Data excerpts:

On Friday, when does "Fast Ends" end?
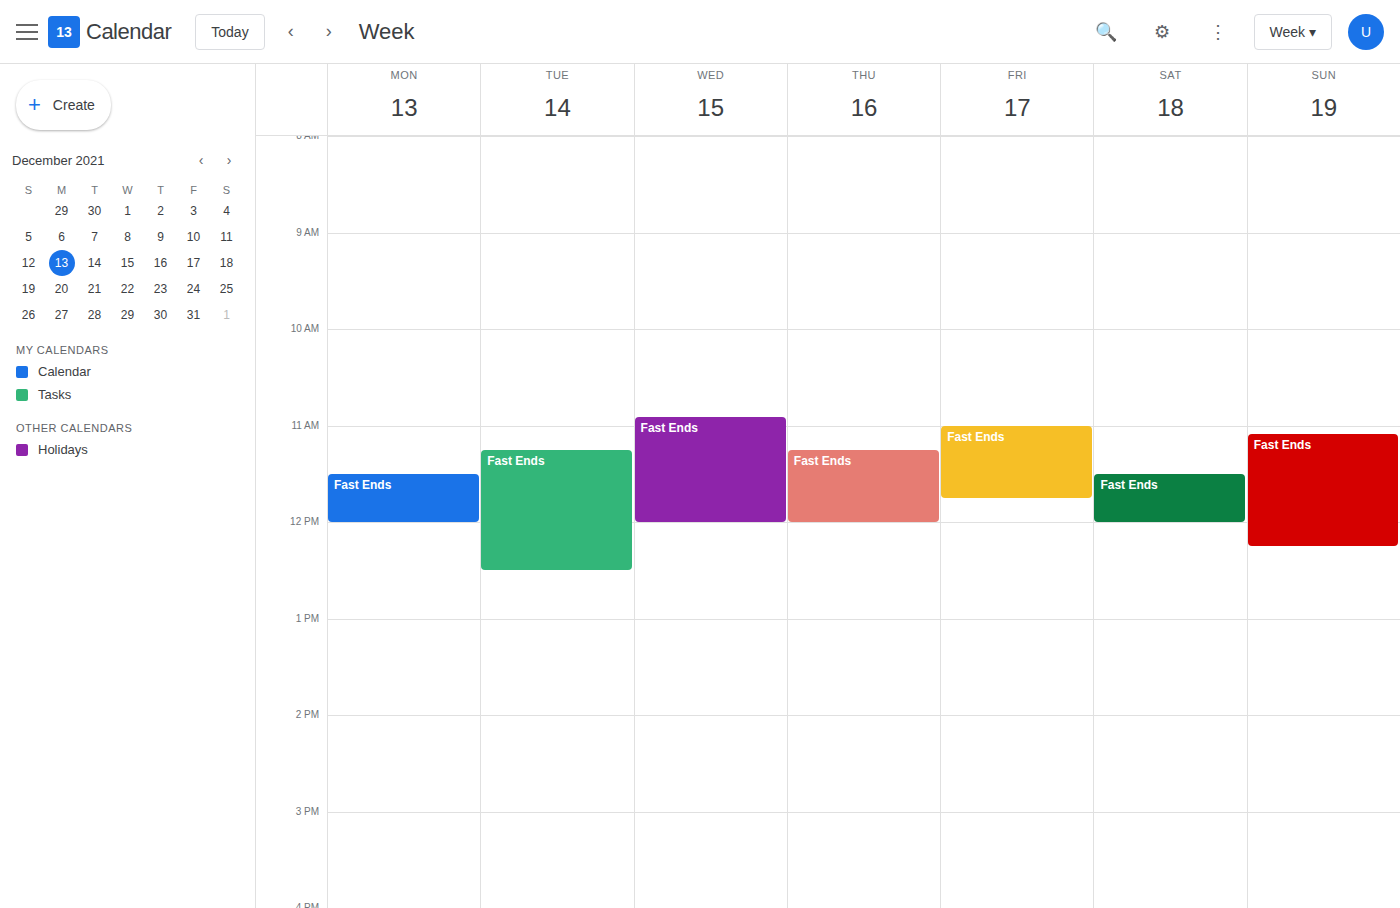
11:45 AM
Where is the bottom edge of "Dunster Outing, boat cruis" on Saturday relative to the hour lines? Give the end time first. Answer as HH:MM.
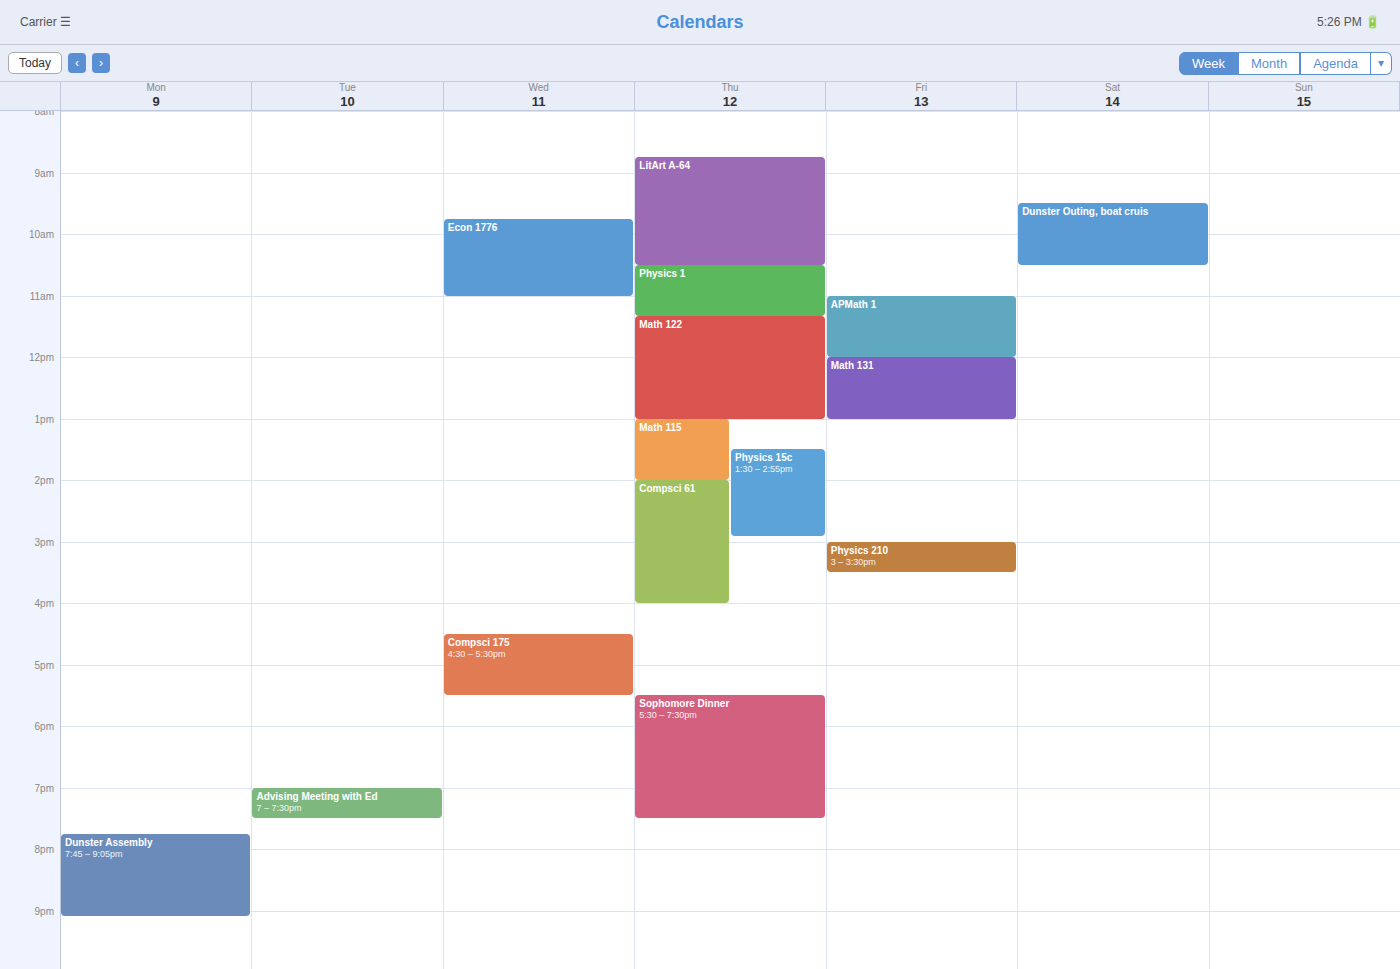
10:30 -- halfway between the 10:00 and 11:00 lines.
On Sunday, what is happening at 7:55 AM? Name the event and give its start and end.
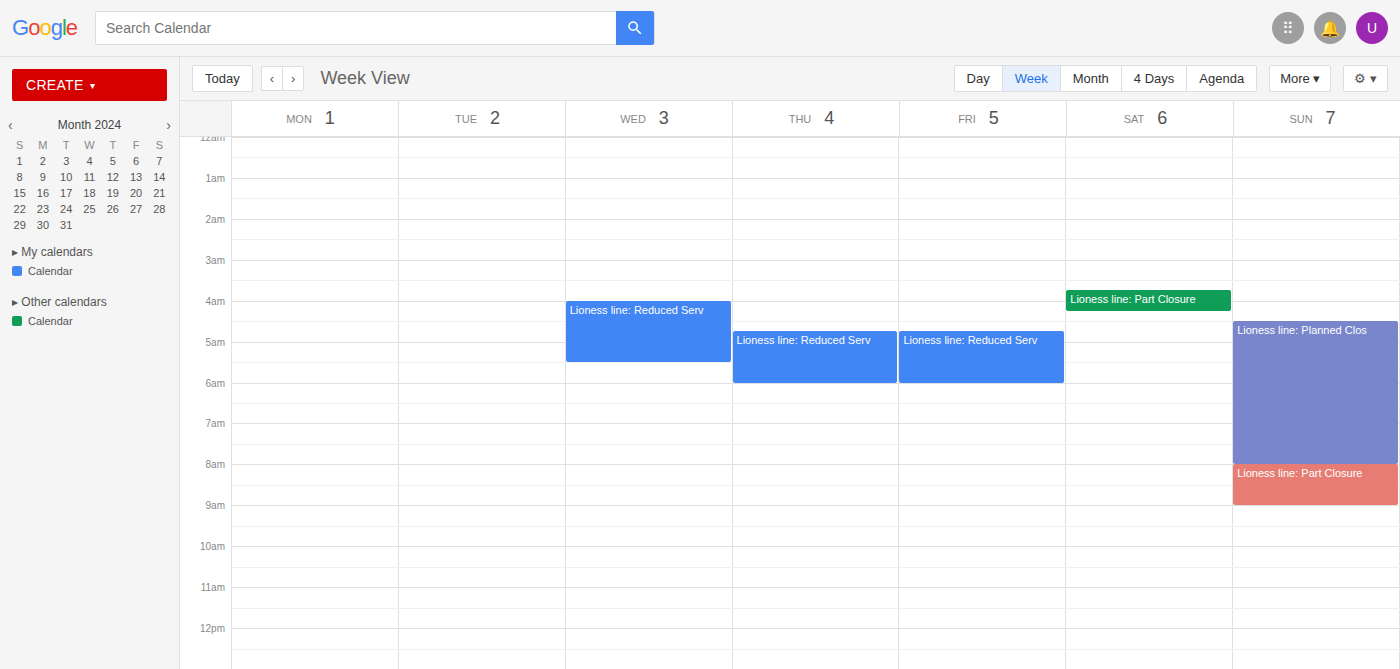
"Lioness line: Planned Clos", 4:30 AM to 8:00 AM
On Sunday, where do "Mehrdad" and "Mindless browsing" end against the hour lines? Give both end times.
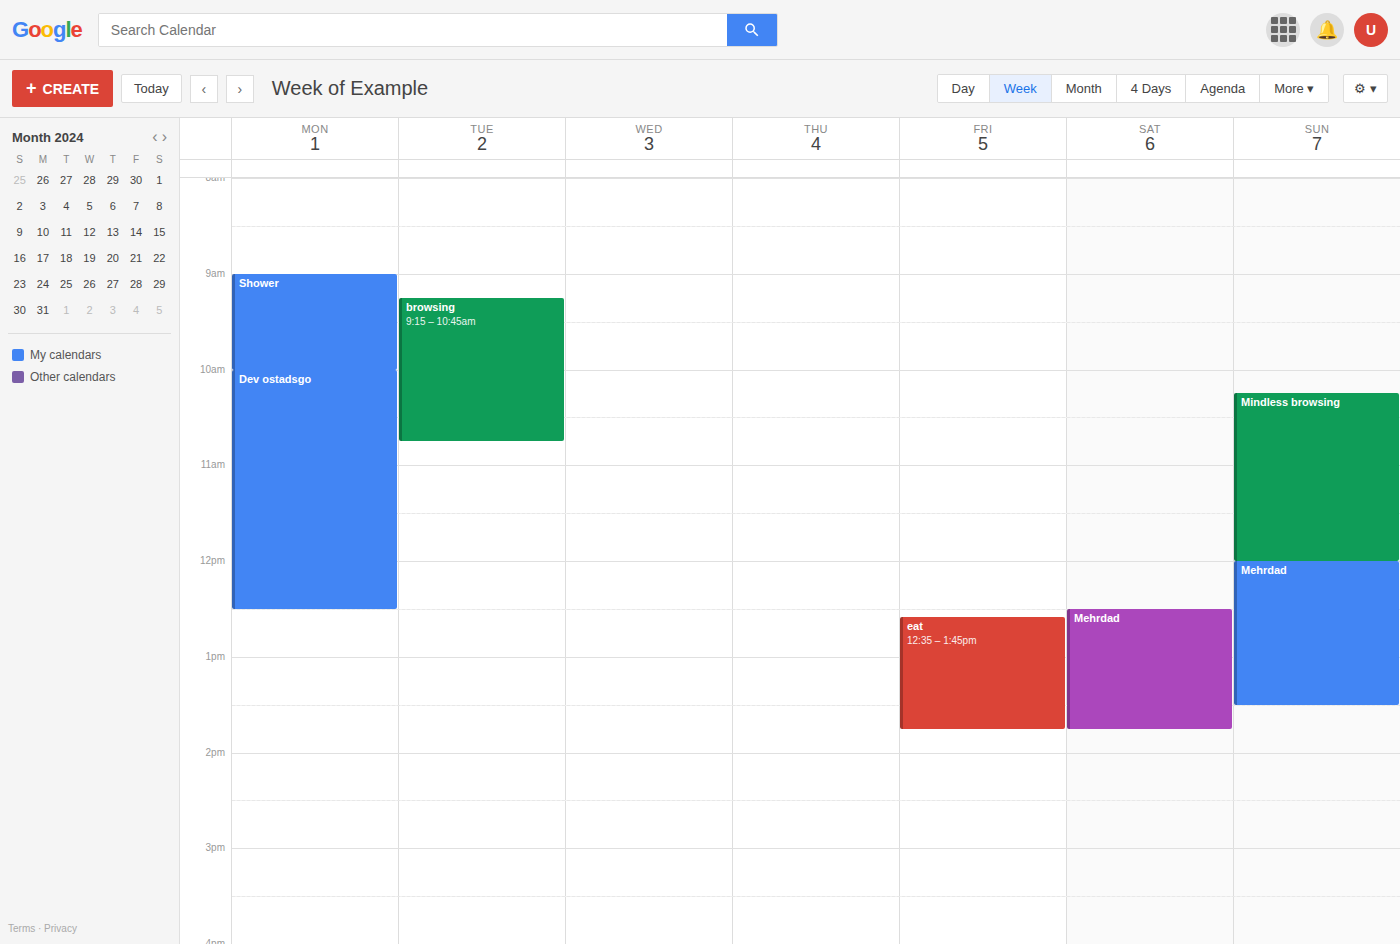
"Mehrdad": 1:30 PM, halfway between the 1 PM and 2 PM lines. "Mindless browsing": 12:00 PM, exactly on the 12 PM line.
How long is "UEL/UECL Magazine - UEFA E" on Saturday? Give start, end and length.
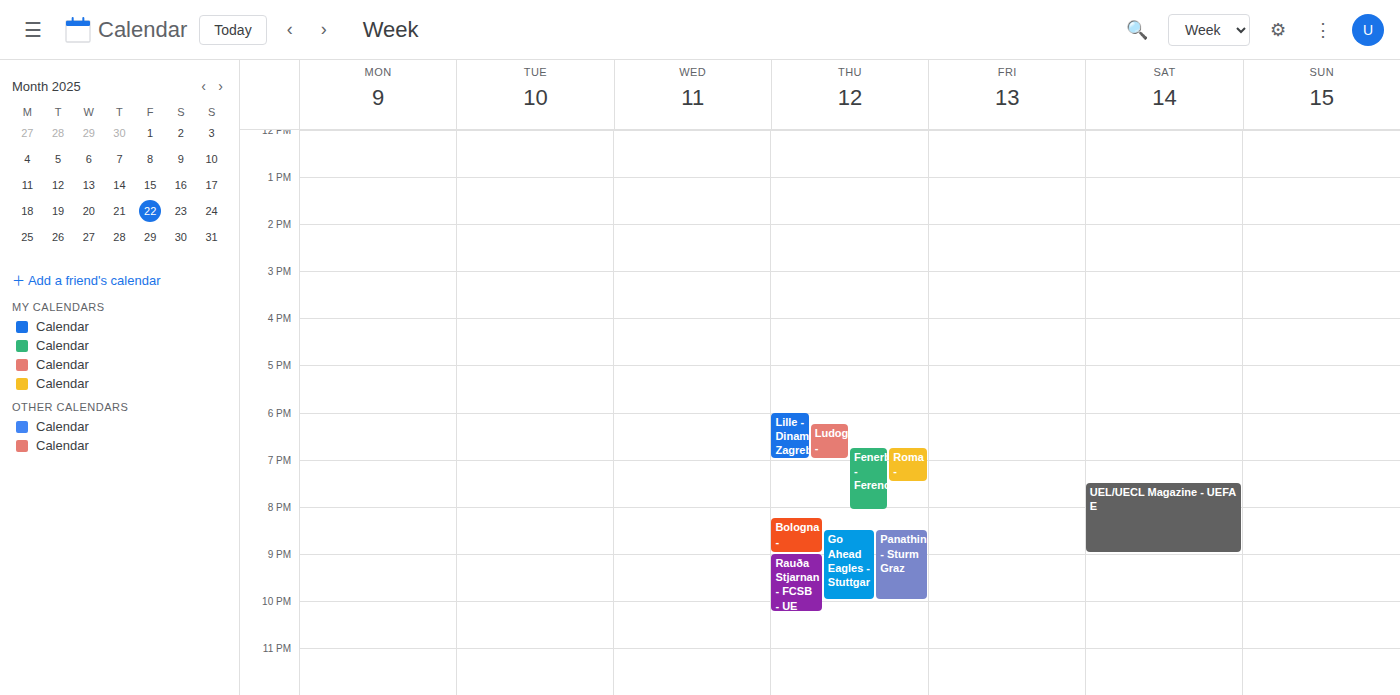
19:30 to 21:00, 1 hour 30 minutes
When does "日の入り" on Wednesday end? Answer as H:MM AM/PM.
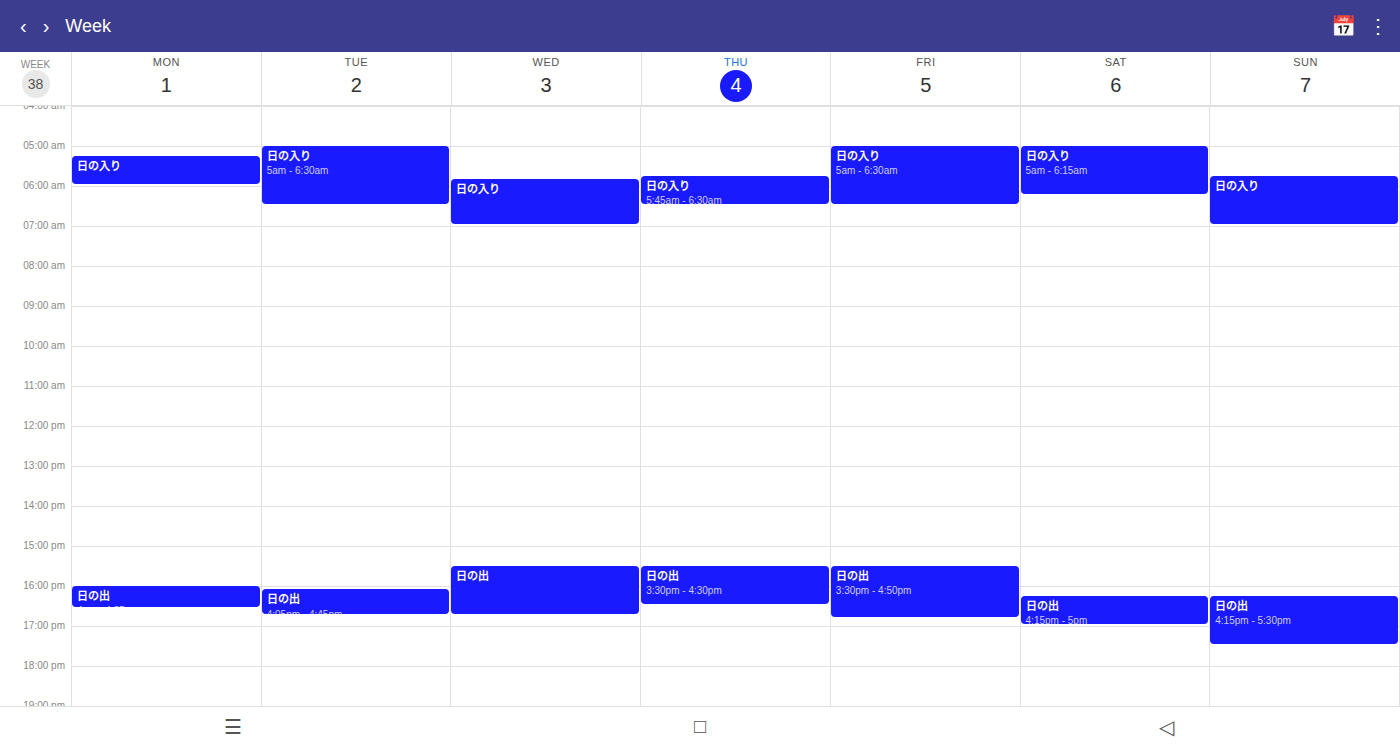
7:00 AM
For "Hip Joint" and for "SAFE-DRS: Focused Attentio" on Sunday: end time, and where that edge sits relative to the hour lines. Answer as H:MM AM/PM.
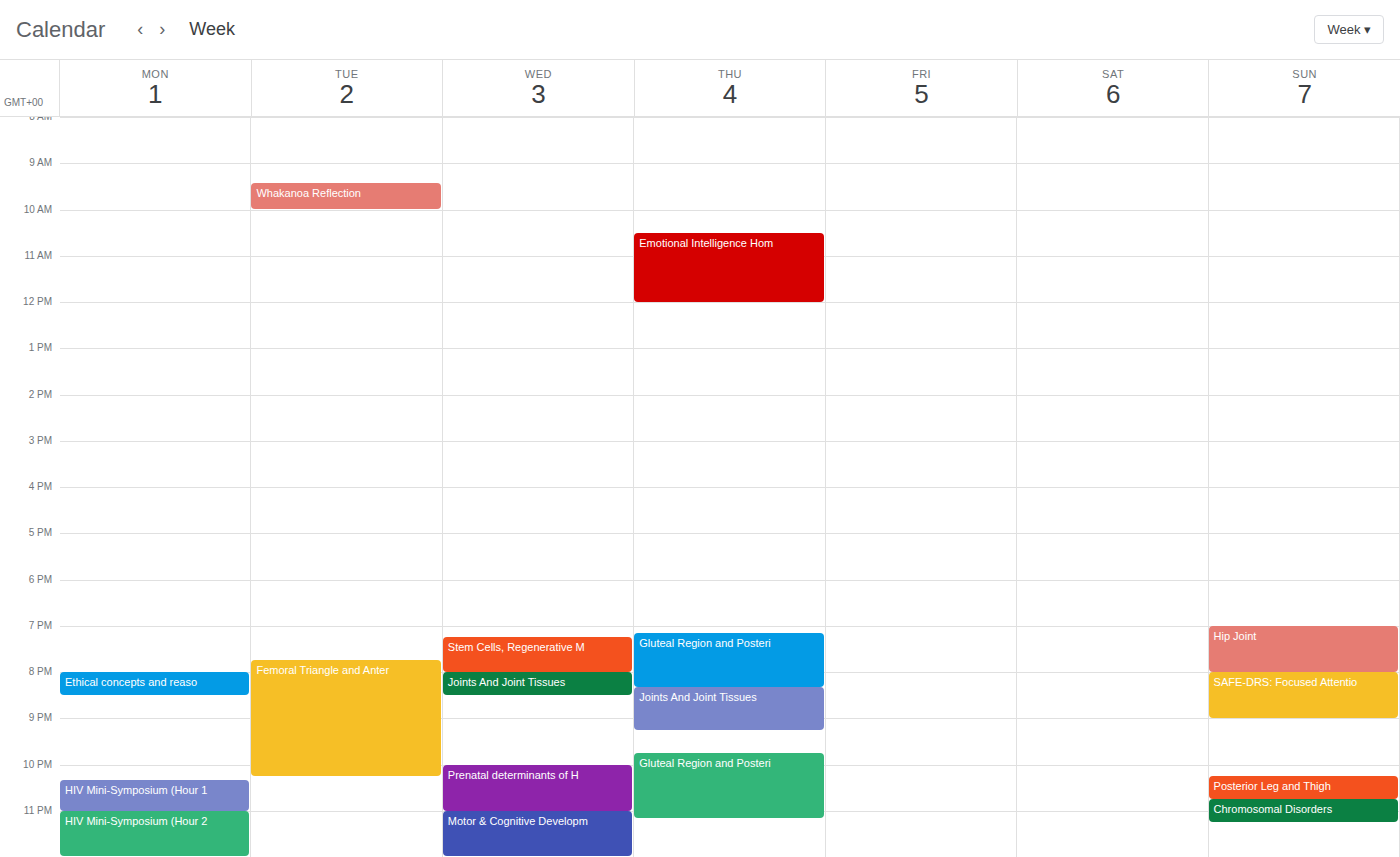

Set exercise:
Copy the text of every item above word for word, in its original order, omitting the pictures.

Written reply:
On Friday, when does "Fast Ends" end?
11:45 AM
Where is the bottom edge of "Dunster Outing, boat cruis" on Saturday relative to the hour lines? Give the end time first. Answer as HH:MM.
10:30 -- halfway between the 10:00 and 11:00 lines.
On Sunday, what is happening at 7:55 AM? Name the event and give its start and end.
"Lioness line: Planned Clos", 4:30 AM to 8:00 AM
On Sunday, where do "Mehrdad" and "Mindless browsing" end against the hour lines? Give both end times.
"Mehrdad": 1:30 PM, halfway between the 1 PM and 2 PM lines. "Mindless browsing": 12:00 PM, exactly on the 12 PM line.
How long is "UEL/UECL Magazine - UEFA E" on Saturday? Give start, end and length.
19:30 to 21:00, 1 hour 30 minutes
When does "日の入り" on Wednesday end? Answer as H:MM AM/PM.
7:00 AM
For "Hip Joint" and for "SAFE-DRS: Focused Attentio" on Sunday: end time, and where that edge sits relative to the hour lines. Answer as H:MM AM/PM.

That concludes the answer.